Input data:

========

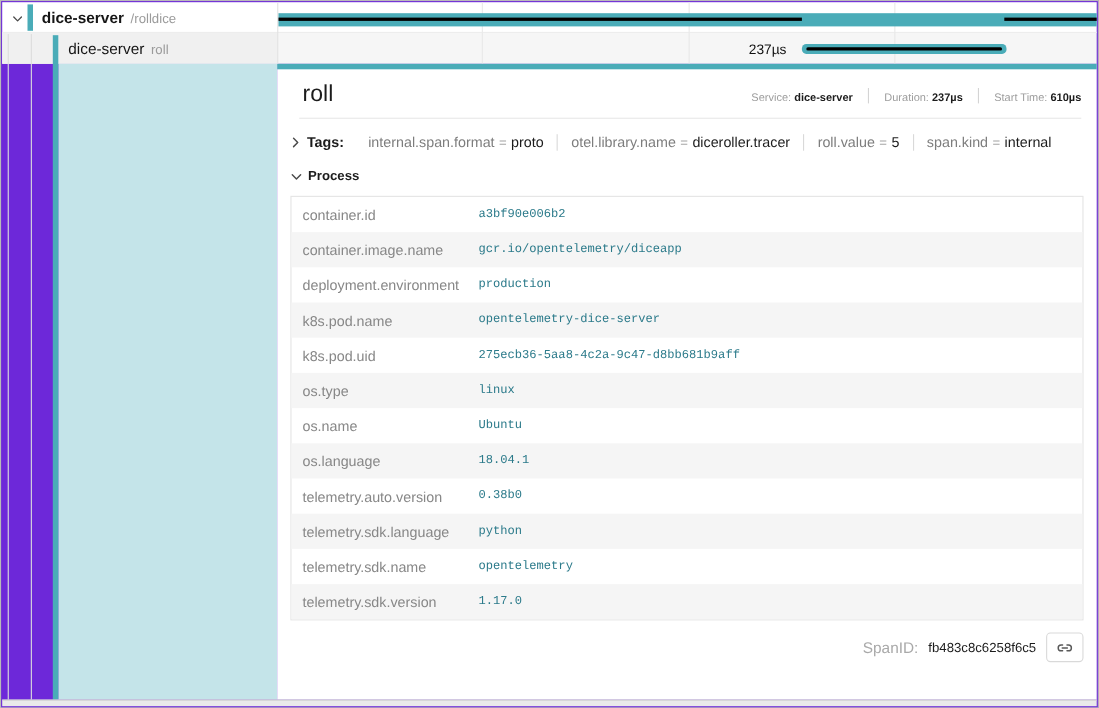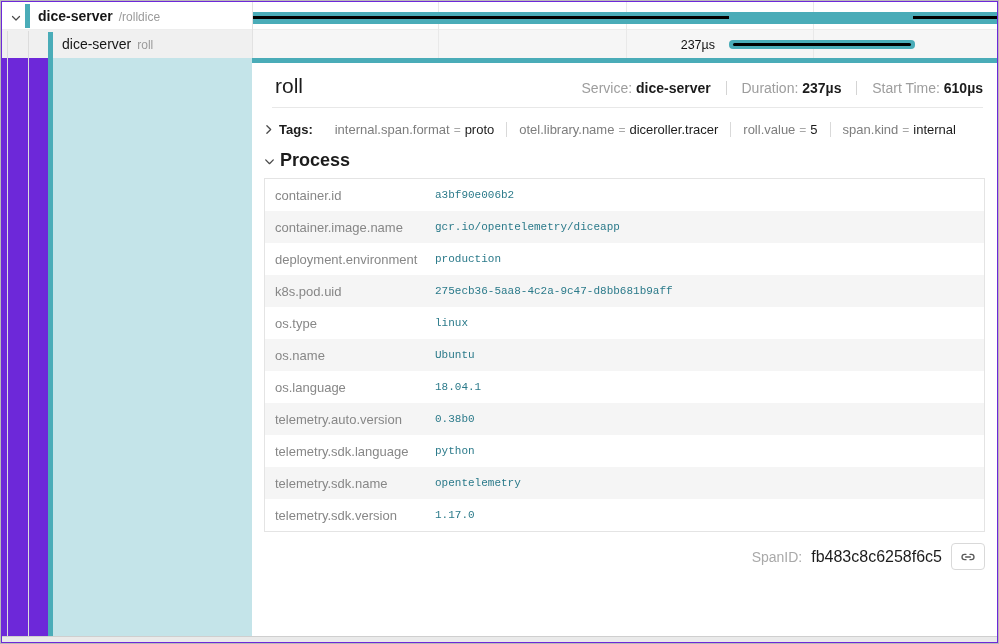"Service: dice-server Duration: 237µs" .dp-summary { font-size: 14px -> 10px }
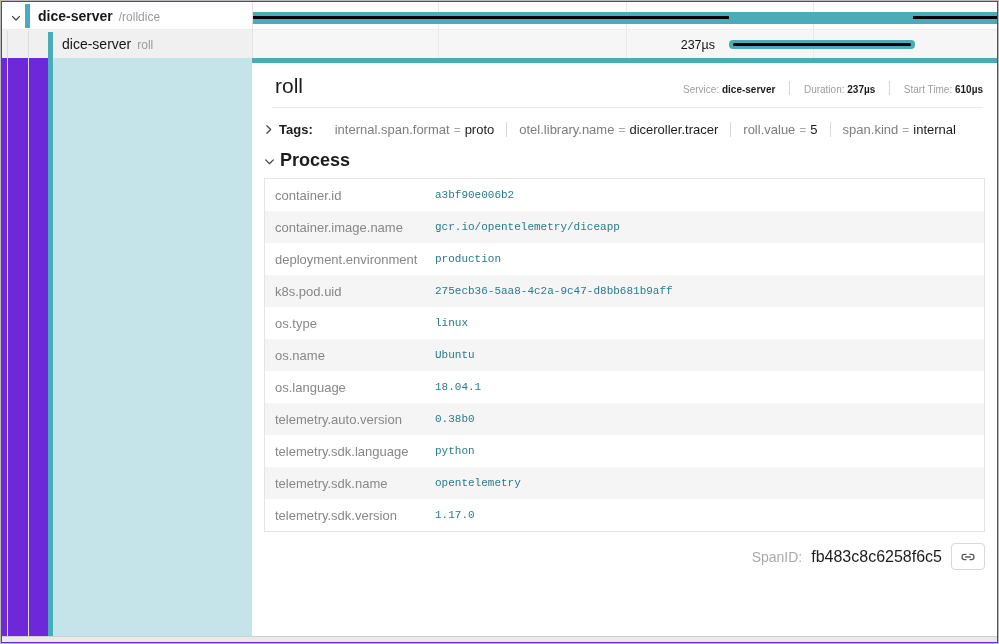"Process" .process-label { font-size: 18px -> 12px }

========

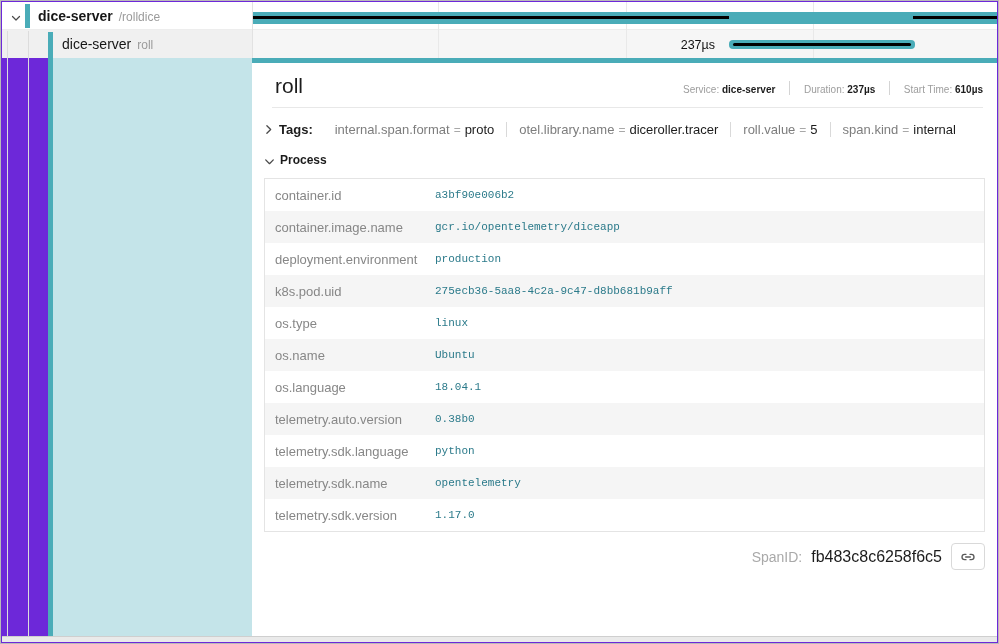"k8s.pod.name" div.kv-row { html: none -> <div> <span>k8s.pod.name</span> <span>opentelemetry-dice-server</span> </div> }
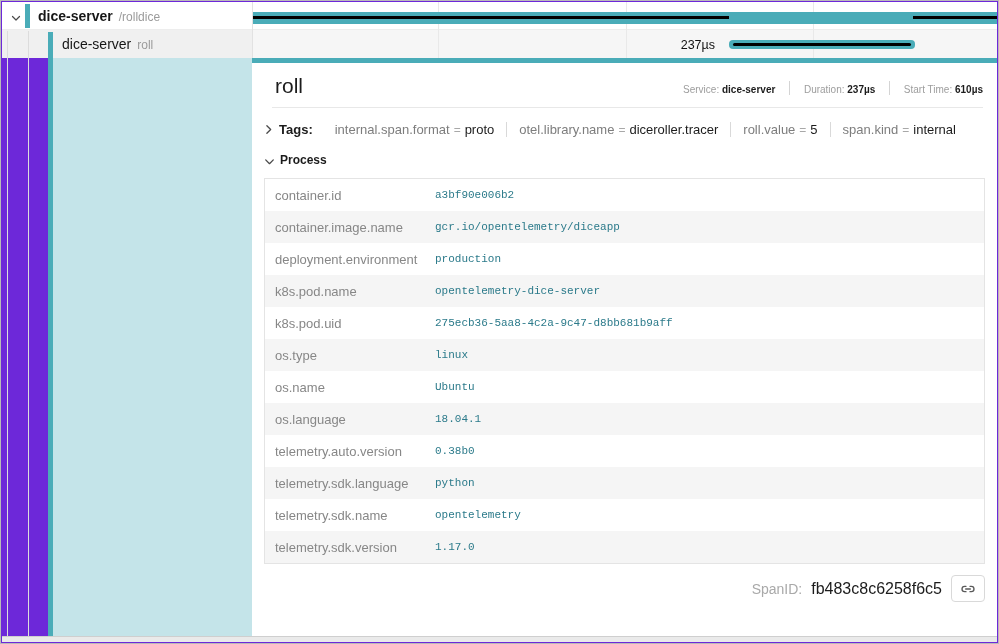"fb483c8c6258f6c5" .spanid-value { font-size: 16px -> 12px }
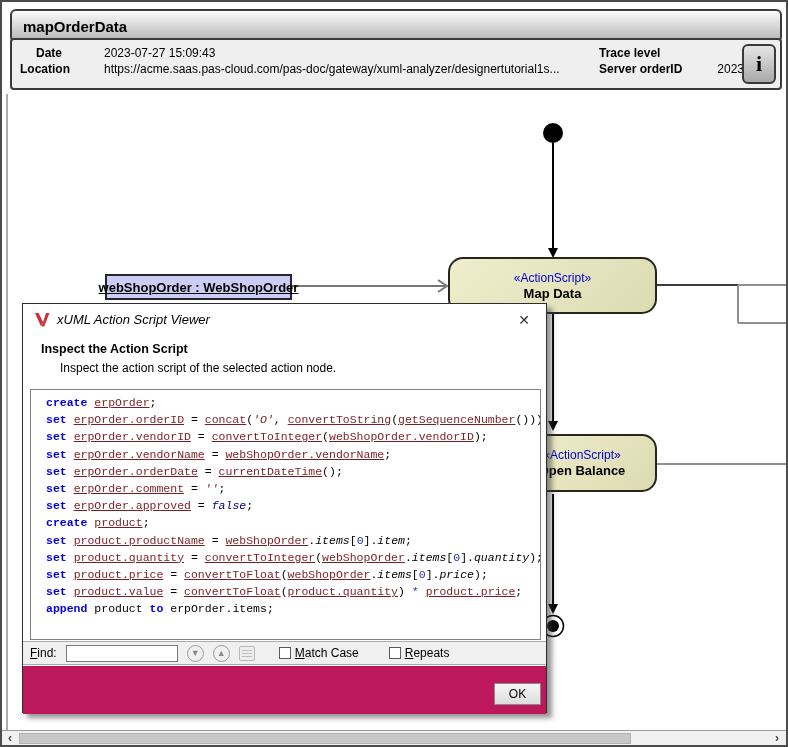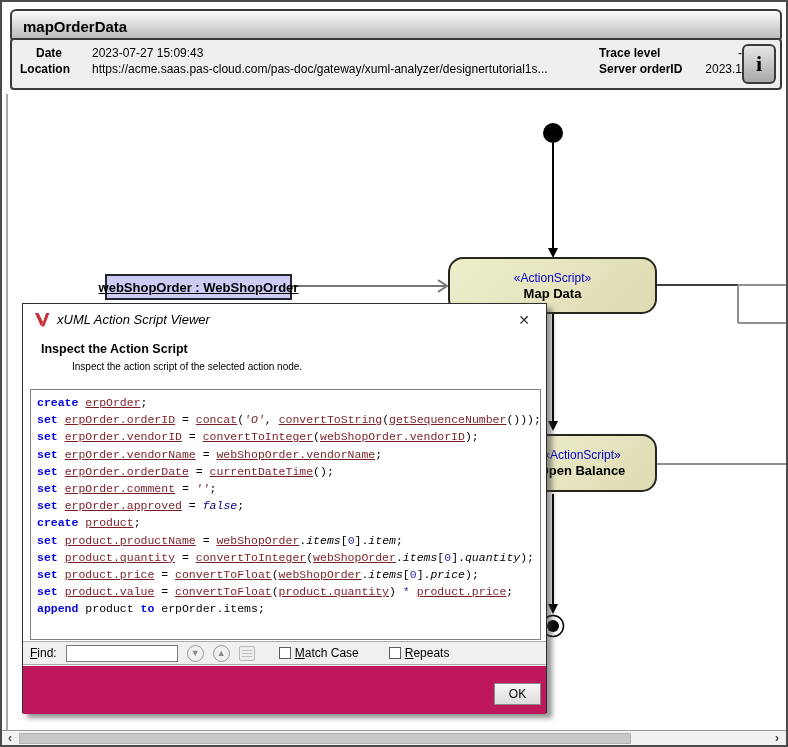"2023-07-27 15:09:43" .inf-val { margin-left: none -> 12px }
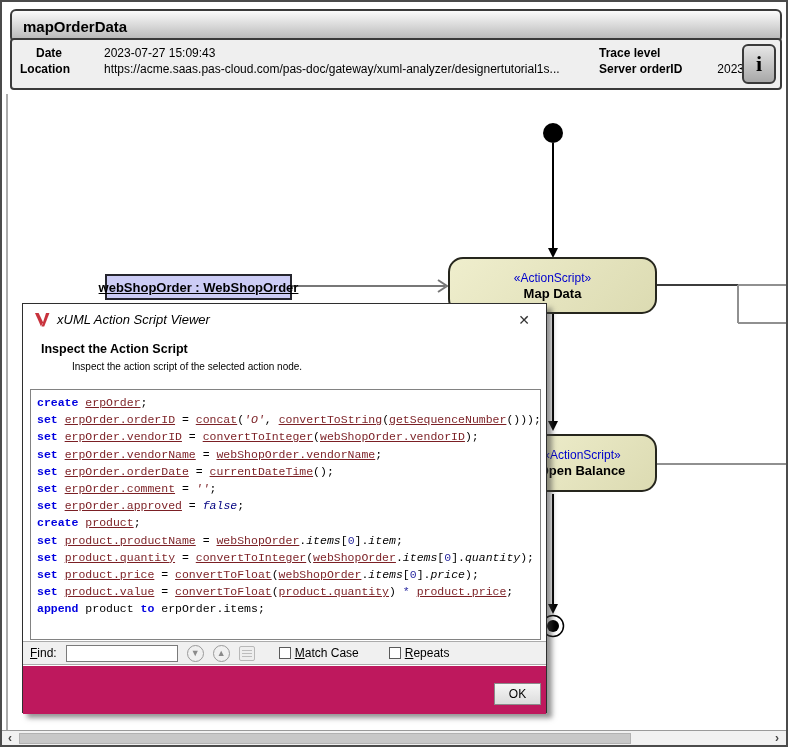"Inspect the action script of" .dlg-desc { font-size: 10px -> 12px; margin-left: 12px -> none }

========

Directions:
Above are the records; restate exactly the lines from the one containing "font-size: 14px ->" through the one containing "font-size: 18px ->", keeping pictures out.

Answer box:
"Service: dice-server Duration: 237µs" .dp-summary { font-size: 14px -> 10px }
"Process" .process-label { font-size: 18px -> 12px }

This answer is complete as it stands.